*What is expected*. Among the lines below, some may contain the string "days". Say how many do, and give nothing besides the number.

===== Data for the task =====

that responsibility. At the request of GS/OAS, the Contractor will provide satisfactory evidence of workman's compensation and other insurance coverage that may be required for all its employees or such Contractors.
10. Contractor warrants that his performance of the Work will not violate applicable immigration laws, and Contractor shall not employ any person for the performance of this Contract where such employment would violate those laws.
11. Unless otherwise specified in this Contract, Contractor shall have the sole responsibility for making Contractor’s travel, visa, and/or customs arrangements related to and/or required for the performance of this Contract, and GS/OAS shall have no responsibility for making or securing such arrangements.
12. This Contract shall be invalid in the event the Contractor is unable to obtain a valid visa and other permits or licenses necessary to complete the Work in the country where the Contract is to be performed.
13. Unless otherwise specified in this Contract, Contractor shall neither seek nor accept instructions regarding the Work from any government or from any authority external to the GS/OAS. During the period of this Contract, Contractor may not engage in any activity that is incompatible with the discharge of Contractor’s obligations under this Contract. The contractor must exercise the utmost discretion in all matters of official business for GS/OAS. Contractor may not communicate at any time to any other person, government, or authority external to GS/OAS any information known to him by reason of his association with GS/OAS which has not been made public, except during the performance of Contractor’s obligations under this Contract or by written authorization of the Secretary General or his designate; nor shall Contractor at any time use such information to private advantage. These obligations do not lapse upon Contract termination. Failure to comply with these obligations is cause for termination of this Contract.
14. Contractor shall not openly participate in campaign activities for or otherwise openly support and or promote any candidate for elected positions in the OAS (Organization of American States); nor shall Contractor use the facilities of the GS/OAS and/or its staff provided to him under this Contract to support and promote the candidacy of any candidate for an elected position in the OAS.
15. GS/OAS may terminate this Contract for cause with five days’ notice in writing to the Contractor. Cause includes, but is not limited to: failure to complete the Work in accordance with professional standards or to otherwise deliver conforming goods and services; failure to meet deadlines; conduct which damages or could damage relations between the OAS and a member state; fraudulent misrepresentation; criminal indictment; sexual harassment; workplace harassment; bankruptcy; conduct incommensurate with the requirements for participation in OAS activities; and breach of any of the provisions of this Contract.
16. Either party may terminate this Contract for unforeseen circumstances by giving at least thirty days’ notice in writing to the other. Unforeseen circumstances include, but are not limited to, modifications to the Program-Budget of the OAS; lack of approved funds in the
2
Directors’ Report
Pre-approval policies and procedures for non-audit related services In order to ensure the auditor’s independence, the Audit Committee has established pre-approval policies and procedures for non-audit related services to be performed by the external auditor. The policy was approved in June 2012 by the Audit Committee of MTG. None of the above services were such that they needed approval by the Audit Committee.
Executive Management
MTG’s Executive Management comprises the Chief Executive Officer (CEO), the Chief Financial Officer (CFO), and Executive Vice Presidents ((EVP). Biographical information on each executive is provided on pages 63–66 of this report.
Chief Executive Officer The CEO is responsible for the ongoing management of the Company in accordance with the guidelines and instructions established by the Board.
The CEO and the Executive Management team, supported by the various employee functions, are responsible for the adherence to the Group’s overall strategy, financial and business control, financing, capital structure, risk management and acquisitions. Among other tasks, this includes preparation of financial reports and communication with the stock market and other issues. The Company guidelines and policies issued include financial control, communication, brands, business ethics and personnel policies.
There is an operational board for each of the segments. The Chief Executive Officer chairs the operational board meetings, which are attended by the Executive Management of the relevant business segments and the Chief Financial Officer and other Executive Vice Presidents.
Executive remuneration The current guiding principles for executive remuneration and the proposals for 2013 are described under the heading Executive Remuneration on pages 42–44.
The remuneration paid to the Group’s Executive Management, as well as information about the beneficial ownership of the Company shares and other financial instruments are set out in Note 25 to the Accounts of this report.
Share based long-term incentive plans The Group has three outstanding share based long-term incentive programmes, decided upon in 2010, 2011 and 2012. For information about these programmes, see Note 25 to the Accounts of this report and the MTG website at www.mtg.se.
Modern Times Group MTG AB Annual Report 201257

=====

*Task solution*. 2